**Excerpted text**
---------------

DTPools

From Mpich
Jump to: navigation, search

Introduction

This document lays out the design of the DTPools library. The DTPools library provides MPICH with a set of APIs that can be used to build new datatype instances for testing in point-2-point, collective and rma communications, such as MPI_Send and MPI_Recv, MPI_Bcast, etc.


Design Requirements

The DTPools library aims at providing a comprehensive and flexible infrastructure for the testing of different datatypes. In order to achieve such flexibility DTPools defines different pools of datatypes, each having a defined datatype signature (i.e., basic type + count). Inside a pool several datatypes instances, with derived datatype and layout (defined internally in the library but more can be easily added if needed), are possible. Each pair of datatypes can be randomly picked from one pool and used in MPI communications. Beside picking a pair of datatypes from the same pool, it should be also possible to pick two datatypes from different pools, as long as they have the same basic type (e.g., MPI_INT), and use them in pt2pt communications (only). In this specific case, since the signature is different, the difference will be in the number of basic types (i.e., the count).

In order to support the described requirements the library should provide a mechanism that allows the user to initialize buffers, possibly with different values. Indeed, it should be possible to initialize a buffer starting from a specific value and then assign adjacent elements incremental values. For example, val_start = 10, val_stride = 2, val_count = 5, would initialize a contiguous buffer as [10 12 14 16 18]. To make sure that data sent with one datatype is received properly at the other end using a different datatype, the library must also provide a buffer check mechanism. Such mechanism should support the case of datatypes from different pools for pt2pt communications as well. This means that the count parameter should be also used to limit the buffer checking to a subset of the sent buffer.

Dtpools.png


Architecture

Following the previously defined requirements here we outline the architecture of the library, this boils down to the definition of the interfaces and how they operate. The following figure shows a simple use case in which two pools with same basic type are initialized and from which two different types i and j are picked for a send/recv test.

---------------

Structured pose outputs:
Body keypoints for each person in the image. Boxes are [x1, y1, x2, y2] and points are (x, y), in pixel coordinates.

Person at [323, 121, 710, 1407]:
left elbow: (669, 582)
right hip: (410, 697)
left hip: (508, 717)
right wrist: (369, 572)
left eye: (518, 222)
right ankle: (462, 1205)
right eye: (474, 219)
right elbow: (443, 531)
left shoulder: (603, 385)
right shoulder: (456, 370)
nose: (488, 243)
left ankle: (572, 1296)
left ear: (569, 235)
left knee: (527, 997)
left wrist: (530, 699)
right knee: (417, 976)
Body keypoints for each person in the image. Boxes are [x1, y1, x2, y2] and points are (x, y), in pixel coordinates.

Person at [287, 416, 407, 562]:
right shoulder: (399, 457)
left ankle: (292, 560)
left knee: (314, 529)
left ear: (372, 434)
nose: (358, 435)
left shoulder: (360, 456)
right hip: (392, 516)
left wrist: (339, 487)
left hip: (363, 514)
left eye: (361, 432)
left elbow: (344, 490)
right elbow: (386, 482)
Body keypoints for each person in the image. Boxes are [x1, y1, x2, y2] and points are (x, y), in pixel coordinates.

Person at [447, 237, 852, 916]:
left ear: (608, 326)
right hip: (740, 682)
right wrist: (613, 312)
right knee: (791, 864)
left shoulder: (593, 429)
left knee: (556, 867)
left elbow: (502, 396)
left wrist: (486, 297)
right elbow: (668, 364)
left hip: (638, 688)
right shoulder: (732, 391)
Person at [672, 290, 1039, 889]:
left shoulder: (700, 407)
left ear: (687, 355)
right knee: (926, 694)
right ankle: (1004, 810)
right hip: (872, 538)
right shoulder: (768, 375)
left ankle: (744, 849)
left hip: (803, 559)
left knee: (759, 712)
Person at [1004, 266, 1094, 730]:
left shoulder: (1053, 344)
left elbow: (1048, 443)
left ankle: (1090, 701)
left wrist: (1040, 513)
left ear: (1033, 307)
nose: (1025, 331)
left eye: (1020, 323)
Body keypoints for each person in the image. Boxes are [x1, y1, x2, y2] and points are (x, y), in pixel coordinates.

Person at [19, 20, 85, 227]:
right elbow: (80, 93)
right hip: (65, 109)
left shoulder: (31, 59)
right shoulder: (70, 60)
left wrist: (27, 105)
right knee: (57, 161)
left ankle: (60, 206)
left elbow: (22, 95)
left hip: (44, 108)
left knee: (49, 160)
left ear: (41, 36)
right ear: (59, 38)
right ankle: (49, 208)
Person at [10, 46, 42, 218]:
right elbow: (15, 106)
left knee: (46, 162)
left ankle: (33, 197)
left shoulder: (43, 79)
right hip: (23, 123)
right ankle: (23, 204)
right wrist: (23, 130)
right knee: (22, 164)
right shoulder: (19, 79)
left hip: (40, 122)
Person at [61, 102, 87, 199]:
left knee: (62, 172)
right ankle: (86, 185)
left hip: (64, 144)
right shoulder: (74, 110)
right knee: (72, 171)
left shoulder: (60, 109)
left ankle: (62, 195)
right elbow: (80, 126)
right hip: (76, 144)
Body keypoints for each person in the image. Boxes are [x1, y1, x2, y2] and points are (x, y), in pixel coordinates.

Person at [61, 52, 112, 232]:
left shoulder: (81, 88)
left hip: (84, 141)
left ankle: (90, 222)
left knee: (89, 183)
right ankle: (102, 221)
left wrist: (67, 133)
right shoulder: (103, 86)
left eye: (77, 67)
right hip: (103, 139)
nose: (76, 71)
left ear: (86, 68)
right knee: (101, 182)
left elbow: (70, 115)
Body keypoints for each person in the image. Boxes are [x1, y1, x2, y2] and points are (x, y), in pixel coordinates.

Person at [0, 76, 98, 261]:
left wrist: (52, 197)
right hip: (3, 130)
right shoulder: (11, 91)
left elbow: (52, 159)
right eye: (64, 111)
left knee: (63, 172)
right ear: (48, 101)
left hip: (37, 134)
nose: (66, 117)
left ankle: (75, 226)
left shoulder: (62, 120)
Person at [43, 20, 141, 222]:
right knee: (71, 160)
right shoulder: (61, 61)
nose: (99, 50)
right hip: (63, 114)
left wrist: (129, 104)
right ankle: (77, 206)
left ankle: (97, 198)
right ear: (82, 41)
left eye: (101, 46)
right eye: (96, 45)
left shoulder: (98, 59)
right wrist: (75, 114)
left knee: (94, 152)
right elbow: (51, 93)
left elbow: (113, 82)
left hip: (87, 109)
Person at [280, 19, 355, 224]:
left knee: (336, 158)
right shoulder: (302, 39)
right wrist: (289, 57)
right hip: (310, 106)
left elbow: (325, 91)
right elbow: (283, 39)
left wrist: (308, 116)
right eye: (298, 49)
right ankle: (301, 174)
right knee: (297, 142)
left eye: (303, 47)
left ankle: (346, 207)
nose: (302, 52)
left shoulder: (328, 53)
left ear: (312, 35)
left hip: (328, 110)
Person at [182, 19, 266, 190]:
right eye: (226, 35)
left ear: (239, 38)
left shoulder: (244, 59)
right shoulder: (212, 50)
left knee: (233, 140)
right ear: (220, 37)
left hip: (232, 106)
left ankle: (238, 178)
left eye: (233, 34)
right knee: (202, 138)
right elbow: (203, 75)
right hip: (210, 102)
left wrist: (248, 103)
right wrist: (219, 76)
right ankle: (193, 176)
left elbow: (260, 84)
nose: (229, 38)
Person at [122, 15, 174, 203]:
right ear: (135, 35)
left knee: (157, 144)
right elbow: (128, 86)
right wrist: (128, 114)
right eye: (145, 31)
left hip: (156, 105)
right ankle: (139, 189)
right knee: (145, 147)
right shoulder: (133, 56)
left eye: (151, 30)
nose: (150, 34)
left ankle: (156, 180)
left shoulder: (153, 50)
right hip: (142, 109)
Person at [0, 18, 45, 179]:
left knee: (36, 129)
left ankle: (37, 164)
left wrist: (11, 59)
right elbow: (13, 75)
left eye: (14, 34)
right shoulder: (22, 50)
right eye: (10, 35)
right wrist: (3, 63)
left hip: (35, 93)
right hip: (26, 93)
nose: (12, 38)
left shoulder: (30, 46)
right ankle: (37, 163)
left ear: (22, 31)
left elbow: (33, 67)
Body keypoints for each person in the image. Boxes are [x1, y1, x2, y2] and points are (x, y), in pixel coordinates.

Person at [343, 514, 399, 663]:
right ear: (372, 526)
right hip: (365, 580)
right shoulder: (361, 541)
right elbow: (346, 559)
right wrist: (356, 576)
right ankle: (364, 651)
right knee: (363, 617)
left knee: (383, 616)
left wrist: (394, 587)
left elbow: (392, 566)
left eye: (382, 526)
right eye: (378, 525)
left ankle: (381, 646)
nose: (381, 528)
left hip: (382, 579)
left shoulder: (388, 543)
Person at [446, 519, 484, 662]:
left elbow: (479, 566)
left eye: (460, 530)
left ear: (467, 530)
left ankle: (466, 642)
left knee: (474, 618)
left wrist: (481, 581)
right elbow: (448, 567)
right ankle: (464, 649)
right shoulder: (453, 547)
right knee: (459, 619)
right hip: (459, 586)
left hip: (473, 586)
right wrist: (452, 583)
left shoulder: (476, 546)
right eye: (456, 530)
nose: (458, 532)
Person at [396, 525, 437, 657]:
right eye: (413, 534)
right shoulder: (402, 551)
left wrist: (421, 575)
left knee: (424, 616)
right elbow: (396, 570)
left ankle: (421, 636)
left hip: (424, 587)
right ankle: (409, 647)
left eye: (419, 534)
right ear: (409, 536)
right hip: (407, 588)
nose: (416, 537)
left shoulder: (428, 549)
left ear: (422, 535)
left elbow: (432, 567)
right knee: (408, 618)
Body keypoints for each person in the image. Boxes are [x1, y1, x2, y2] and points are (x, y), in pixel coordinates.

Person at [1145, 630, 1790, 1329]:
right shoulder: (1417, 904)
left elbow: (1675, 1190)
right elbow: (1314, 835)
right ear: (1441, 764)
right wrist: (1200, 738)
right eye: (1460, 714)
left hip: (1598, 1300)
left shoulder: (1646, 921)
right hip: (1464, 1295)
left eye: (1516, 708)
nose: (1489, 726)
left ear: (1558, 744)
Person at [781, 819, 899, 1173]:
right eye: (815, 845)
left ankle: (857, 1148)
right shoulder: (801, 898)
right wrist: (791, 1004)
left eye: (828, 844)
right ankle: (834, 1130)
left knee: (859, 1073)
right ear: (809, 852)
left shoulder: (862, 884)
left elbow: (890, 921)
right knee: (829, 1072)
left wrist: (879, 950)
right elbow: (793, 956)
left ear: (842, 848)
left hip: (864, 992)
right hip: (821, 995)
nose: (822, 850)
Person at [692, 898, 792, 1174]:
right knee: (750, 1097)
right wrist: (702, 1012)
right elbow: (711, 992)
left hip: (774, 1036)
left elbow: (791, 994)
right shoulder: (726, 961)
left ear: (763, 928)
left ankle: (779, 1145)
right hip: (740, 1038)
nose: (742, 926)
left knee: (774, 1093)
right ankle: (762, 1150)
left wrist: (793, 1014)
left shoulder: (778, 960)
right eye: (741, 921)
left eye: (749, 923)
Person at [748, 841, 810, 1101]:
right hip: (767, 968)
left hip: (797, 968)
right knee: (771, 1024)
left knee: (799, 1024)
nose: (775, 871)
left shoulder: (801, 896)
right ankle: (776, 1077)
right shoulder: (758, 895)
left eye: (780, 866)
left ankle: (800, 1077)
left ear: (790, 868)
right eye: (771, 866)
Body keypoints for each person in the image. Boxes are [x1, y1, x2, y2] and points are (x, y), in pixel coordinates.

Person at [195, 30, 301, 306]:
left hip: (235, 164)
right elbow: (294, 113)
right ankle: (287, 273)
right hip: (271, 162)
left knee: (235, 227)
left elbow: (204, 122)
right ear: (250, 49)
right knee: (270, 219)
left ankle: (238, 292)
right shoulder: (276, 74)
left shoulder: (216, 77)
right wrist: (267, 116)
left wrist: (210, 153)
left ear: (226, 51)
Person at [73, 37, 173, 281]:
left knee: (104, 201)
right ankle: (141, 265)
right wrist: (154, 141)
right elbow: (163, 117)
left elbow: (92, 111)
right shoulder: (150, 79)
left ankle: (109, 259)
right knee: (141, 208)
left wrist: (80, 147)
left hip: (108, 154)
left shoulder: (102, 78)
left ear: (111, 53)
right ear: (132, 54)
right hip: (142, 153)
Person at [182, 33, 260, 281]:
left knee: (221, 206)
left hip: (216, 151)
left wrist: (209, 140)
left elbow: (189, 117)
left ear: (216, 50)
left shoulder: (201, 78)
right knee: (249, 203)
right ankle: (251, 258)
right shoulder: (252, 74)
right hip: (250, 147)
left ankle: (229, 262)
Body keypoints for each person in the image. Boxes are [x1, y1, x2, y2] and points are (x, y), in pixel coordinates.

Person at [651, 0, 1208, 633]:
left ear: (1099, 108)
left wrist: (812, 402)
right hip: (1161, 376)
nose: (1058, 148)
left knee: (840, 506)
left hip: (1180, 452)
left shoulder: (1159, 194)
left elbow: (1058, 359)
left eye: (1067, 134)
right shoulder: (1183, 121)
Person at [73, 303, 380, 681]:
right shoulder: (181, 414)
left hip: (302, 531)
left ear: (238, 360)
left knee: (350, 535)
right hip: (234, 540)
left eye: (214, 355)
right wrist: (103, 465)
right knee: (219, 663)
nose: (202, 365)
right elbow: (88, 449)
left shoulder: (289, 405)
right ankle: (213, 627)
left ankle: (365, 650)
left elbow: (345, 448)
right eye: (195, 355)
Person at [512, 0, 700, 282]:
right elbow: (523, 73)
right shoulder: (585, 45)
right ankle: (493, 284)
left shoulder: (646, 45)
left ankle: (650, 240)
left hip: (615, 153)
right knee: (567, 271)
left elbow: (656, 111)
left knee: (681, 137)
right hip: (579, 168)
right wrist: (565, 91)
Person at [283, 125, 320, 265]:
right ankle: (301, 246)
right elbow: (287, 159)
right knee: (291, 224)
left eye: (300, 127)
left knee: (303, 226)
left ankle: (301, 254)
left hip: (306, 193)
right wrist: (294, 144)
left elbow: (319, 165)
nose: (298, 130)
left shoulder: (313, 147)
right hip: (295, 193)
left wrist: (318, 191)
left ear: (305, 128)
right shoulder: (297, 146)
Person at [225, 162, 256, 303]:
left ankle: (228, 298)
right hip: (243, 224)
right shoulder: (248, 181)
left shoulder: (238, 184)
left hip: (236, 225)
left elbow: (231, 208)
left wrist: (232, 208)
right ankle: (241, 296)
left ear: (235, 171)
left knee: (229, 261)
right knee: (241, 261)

---------------

**Using the information**
1. Answer these questions from the DTPools design page:
(a) What makes up the datatype signature that each pool defines?
(b) What contiguous buffer results from val_start = 10, val_stride = 2, val_count = 5?
(c) How many pools are initialized in the use case that the figure under "Architecture" shows?
2. Decide whether each statement agrees with the DTPools design page. Answer yes or no, and quote the words that decide it.
(a) Two datatypes picked from different pools may be used in collective communications.
(b) The count parameter can restrict buffer checking to part of the sent buffer.
(c) Datatypes picked from different pools may have different basic types.
3. Carry on the DTPools design page from the point where it stops.
The lines have no role in this exercise.

**Responses for each task**
1.
(a) A basic type plus a count.
(b) [10 12 14 16 18]
(c) Two.

2.
(a) No: "and use them in pt2pt communications (only)"
(b) Yes: "the count parameter should be also used to limit the buffer checking to a subset of the sent buffer"
(c) No: "as long as they have the same basic type (e.g., MPI_INT)"

3.
Dtpools example.png

First of all we need to provide an interface that initializes a datatype pool. Once such interface is available a 'pool' of pools can be defined as array of pool objects. The pool provides an initially empty container for datatypes. Once the container is initialized it has to be filled with datatypes. Filling the container at pool creation time would not make sense since it would allocate potentially large amount of memory for objects that are only used once and then can be discarded. For this reason a better choice is to provide an element create function that can be invoked on a specific element to create it (including initializing the corresponding buffer) only when such element is needed. Once an element has been created it can be used to send or receive data. At the receiver side there is an extra step needed. When the buffer is received it must be checked to make sure that data inside it is correct. Finally when the datatype is no longer needed its space inside the pool should be freed using the appropriate element free function. Similarly, when all the datatypes in the pool have been tested the pool should be freed.

The proposed basic interface for the previously described use case follows:

 int DTP_pool_create(MPI_Datatype basic_type, int basic_count, DTP_t *dtp)
   Create a new basic pool with defined datatype signature.
   - basic_type:   native datatype part of signature
   - basic_count:  native datatype count part of signature
   - dtp:          datatype pool object
 int DTP_pool_create_struct(int basic_type_count, MPI_Datatype *basic_types, int *basic_counts, DTP_t *dtp)
   Create a new struct pool with defined signature.
   - basic_type_count:  number of native datatypes in struct
   - basic_type:        array of native datatypes
   - basic_counts:      array of native datatype counts
   - dtp:               datatype pool object
 int DTP_pool_free(DTP_t dtp)
   Free a previously created datatype pool.
    - dtp:  datatype pool object
 int DTP_obj_create(DTP_t dtp, int obj_idx, int val_start, int val_stride, int val_count)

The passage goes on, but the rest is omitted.